The group planned to expand Maclaren's business through exports - currently 17 per cent - and by using the brand name on other products, such as cribs and cradles, he said.Interesting. A blurb in the FT said Maclaren "has introduced new product lines and substantially reduced its cost base" and would pay its first dividend "since 1989."
Sunleigh also owns Powakaddy, which manufactures powered golf trolleys.
1996: Albion Consortium Fund, run by Jack Lyons and Farzad Rastegar, began acquiring shares of Sunleigh, controlling 74% of the company by 1997. [pdf]
1998: A "cash crisis" precipitated Albion taking the company private.
1999: American Baby Products, Inc. was established to own the North American distribution subsidiary, Maclaren USA, Inc.
2000-01: This guy was working on asset disposition for Sunleigh, which he described as "an English holding company that control brand-name companies including Maclaren (strollers), Ronson (cigarette lighters) and Laser (sailboats)."
2000: Maclaren launches the Techno.
February 2001: Maclaren launches the Titanium Edition, an all titanium stroller with black leather seat and canopy by Bill Amberg. With production limited to 1,000 units, which sell for $2,000, it is really the beginning of the premium stroller insanity. And it is the world's awesomest stealth stroller.
March 2001: Maclaren is put into receivership, owing creditors £11.5m and with a pension fund deficit of £4m. 150 workers in the company's Northampton factory were laid off. In an article titled, "Maclaren builds last buggy," a spokesman for KPMG, which ran the liquidation, said, "The company was turning over £15m but it was a pretty battered brand...Unsecured creditors are not likely to see much back from the company."
Farzad Rastegar, who owned the rest of Sunleigh, "bought back the Maclaren brand and assets for £700,000."
2004-2009: All that you know from reading Daddy Types. Look it up. But.
2006 Reported revenues (losses) for Maclaren Europe, Ltd:
£19.2 m, (1.5m)
2007: Maclaren releases the embarrassing GB Type Au, a gold carbon-fiber and leather disasterwagon with a 9k gold detachable Mac logo.
2007: £23 m, (1.9m)
2008 £31 m, (3.7m) [scribd]
2009: Rastegar makes blog comments on Maclaren's massive recall--which now seems to extend back to the creation of Maclaren USA and ABP, not to the receivership, is that right?--and the call center and website crashes that turned it into a PR crisis management case study.
And that's about where we are. You know, for better and worse, the Maclaren we know, in this decade's generation of parents, is basically the product of Rastegar's management. There's a lot of really excellent product [amputation issues notwithstanding, and remember, they have still only been recalled in the US], and a lot of fashion. But it's also clear that bankruptcy and screwed-over creditors and employees are part of the Rastegar Maclaren tradition, too.

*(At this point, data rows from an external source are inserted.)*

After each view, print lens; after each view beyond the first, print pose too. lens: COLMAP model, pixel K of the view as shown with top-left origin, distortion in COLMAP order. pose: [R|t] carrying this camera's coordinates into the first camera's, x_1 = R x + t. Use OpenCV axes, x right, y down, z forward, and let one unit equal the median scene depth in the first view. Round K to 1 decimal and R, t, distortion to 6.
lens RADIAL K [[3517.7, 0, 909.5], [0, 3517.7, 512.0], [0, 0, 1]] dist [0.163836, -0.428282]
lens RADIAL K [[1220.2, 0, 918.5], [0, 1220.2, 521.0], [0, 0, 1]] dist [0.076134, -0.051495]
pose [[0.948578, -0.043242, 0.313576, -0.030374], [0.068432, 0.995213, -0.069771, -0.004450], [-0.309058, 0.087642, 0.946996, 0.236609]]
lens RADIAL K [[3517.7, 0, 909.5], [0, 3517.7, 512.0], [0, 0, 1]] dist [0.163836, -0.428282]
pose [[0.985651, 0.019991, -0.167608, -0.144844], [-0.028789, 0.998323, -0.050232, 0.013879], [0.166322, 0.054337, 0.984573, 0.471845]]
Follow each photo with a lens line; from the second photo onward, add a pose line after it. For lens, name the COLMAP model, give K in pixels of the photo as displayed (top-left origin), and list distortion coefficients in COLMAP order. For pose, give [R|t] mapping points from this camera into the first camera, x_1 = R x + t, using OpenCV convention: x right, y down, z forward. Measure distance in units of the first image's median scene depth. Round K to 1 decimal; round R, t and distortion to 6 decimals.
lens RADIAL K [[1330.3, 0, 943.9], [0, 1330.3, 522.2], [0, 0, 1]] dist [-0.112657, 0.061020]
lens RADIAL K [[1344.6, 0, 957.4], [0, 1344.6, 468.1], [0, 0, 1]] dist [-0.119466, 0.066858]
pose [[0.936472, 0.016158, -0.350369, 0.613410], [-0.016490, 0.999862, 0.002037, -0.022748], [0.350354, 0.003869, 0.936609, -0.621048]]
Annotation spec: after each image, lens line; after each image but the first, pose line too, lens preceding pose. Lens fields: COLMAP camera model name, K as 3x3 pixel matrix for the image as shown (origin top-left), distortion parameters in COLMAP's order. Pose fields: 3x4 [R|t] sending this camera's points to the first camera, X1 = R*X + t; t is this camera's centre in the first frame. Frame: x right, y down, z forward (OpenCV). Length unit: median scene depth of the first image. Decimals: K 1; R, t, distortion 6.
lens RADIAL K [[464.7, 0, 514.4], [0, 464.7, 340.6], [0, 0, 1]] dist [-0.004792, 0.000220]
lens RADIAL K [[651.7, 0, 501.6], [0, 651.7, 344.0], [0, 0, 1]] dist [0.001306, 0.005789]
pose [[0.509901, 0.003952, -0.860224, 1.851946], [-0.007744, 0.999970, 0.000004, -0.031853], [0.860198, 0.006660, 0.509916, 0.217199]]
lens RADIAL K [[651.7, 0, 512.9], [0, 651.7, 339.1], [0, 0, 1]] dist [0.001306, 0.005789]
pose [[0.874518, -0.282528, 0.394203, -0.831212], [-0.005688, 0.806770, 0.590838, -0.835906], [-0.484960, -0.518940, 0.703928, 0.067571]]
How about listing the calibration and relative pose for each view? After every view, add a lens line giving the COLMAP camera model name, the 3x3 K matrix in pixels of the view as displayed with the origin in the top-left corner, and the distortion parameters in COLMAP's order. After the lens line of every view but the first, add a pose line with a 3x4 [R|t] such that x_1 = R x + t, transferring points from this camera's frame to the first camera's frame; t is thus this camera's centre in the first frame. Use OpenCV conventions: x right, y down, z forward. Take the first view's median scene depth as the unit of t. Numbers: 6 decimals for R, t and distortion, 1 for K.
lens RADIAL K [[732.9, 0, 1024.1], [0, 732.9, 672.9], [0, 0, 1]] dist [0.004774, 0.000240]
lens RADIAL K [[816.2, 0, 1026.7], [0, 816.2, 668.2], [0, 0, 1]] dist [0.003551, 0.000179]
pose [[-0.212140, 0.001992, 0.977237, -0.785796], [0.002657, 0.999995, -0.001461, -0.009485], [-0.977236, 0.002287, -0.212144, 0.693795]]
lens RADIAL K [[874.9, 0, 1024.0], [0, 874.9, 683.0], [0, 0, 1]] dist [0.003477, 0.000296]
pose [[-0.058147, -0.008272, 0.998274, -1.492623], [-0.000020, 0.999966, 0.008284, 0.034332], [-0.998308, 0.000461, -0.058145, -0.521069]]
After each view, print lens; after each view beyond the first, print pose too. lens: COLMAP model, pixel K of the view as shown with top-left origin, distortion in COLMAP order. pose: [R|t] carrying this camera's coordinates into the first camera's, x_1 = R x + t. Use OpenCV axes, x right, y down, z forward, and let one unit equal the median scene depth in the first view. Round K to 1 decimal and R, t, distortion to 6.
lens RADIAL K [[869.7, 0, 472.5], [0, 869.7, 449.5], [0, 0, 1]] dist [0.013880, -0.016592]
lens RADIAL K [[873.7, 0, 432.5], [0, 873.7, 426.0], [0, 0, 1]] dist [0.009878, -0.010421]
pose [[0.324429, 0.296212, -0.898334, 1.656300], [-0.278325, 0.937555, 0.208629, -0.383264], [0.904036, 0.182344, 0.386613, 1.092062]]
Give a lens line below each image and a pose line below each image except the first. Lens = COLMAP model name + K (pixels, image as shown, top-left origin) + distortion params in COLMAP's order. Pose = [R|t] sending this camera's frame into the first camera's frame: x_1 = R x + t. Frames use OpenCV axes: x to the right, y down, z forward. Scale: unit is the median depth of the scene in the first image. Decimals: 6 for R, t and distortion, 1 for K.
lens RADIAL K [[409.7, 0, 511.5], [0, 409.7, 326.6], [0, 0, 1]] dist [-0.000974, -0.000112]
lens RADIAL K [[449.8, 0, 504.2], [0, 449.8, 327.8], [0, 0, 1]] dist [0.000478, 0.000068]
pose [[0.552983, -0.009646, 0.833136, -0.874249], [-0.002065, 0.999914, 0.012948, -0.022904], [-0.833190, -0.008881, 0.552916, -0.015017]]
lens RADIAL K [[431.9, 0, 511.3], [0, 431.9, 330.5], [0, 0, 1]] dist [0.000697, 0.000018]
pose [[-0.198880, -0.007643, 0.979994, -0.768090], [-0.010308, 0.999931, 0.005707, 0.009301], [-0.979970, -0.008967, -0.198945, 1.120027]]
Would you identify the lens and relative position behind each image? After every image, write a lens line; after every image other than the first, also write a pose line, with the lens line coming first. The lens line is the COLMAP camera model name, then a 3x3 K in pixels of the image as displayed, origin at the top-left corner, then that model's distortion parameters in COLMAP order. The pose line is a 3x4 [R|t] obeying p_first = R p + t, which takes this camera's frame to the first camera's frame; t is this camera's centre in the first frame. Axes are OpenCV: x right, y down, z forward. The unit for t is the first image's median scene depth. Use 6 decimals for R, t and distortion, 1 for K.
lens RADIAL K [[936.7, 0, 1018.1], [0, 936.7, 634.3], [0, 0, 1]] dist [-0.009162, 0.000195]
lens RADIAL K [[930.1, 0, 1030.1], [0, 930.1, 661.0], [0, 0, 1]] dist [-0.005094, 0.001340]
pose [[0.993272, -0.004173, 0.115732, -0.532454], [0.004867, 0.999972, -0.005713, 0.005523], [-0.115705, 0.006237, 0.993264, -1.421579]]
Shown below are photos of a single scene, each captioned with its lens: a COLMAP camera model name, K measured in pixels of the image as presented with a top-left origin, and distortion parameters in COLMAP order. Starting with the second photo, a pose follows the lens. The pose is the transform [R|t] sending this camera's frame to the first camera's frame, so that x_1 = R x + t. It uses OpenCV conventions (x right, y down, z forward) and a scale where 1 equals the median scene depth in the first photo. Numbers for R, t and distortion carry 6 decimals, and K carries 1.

And we apparently see that even before the big recall, at the height of the consumer frenzy, when revenue was growing strongly, Maclaren was also losing money at a steady, even increasing, rate. £7.1 million pounds, around $11 million, in the three boomiest years alone. Surely it is only Rastegar's dedication to aviation/lawn chair/stroller engineer Owen Maclaren's singular vision that the sailboat/lighter/stroller mogul has kept the perennially money-losing company alive for 15 years. Truly a labor of love. Also transfer pricing, third-party offshore IP licensing, and global corporate tax regime shopping.